Very cool. Truly nasty. Where will you put him?


----------



## Spooky1 (Aug 25, 2008)

That looks great. I love the bugs & tongue.


----------



## Eeeekim (Aug 14, 2009)

Very cool. What is that symbol on its side? or am I just seeing things? What are you going to do with this guy?


----------



## VampyTink (May 19, 2011)

*Thank you all for your kind comments. *


*I have never seen Futurama or Hypnotoad, was trying to copy a latex frog/toad I had seen online that I didn't want to spend 13.95+s&h on.
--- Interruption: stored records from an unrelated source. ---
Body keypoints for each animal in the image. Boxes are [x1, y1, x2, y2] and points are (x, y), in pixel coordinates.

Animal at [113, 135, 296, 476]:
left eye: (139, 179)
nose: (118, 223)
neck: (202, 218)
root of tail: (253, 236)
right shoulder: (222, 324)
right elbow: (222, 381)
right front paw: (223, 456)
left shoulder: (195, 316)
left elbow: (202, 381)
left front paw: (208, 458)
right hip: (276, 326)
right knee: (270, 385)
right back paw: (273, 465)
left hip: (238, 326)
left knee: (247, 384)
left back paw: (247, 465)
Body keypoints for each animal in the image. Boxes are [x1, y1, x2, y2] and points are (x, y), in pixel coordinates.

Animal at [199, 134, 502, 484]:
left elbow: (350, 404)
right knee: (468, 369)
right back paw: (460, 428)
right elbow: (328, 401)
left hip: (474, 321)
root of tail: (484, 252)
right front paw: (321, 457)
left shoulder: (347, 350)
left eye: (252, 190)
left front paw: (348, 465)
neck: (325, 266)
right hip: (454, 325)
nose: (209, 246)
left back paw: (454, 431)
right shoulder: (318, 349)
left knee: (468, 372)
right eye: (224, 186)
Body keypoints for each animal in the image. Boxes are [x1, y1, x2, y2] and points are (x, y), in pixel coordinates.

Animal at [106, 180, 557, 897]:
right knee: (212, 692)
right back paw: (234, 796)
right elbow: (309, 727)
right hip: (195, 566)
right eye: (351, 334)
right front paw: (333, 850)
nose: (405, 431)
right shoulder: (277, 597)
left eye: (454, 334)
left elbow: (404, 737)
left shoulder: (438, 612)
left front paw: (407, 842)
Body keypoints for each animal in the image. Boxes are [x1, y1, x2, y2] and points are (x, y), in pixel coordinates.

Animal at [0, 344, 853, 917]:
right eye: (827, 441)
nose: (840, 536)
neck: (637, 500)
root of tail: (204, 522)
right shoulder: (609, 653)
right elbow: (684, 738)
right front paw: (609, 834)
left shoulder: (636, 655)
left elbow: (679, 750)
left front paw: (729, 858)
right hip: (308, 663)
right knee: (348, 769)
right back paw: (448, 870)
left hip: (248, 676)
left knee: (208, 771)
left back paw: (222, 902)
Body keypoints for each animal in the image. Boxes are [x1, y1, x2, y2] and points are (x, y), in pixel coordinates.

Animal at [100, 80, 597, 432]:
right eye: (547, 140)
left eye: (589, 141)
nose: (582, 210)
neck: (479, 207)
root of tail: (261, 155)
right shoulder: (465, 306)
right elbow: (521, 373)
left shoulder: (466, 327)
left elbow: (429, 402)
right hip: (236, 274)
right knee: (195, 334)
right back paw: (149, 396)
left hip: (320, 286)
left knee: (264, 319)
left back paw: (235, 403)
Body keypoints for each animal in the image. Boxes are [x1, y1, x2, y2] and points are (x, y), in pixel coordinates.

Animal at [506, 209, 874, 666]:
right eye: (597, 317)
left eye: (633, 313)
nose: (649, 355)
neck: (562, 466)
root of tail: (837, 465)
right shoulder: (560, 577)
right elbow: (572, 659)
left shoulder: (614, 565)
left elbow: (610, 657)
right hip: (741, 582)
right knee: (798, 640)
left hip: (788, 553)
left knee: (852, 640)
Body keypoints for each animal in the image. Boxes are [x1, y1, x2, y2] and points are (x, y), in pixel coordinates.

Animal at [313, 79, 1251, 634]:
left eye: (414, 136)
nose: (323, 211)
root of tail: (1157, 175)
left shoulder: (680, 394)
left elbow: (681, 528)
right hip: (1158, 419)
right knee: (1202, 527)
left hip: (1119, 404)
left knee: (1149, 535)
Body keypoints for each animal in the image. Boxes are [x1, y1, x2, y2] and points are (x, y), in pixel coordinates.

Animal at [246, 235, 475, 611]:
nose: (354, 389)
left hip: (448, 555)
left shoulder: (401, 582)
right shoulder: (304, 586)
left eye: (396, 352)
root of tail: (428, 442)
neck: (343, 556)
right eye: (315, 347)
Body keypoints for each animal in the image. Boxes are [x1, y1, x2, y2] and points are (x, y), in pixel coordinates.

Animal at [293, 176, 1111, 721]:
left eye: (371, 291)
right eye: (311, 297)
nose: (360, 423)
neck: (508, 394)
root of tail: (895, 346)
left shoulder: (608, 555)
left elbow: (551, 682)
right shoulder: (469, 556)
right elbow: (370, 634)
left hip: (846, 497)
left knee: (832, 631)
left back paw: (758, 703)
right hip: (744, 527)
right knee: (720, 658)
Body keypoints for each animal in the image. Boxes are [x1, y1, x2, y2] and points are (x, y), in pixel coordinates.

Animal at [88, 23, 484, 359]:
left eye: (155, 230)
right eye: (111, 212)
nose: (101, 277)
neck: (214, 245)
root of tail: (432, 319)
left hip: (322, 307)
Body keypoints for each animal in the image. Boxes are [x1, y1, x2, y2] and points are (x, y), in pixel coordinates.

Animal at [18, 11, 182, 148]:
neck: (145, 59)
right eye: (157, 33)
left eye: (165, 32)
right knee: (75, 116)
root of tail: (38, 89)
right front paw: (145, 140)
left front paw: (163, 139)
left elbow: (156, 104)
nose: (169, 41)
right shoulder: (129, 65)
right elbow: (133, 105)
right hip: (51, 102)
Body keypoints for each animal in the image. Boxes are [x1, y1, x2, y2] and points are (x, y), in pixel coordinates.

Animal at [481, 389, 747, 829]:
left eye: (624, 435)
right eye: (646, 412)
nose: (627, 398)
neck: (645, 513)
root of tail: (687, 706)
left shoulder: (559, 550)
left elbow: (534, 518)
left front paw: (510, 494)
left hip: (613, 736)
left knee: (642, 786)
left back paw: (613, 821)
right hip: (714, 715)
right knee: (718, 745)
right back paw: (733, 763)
Now about 12 bucks or so and a lot of time later, lol, mine looks NOTHING like the one I had seen online, but he will do just fine.*

*Eeeekim, what you are seeing is just simply one of his spots, there are three randomly on his back. I was planning on the spots being raised, kinda like warts, but got excited and ahead of myself and started painting him before I realized I hadn't added the bumps. Like I said before... dry time sucks. *

*I think I'm going to have him hanging out among the potion bottles munching on critters or maybe next to the cauldren.*


----------



## TheOneAndOnlyKelly (May 7, 2009)

ALL GLORY TO THE HYPNOTOAD!


----------



## bobzilla (Nov 13, 2008)

Great job!


----------



## PirateLady (Jul 23, 2010)

Love this guy will look good among the bottles..


----------



## Haunted Bayou (Feb 16, 2007)

Amazing first time piece. You must be an artiste!


----------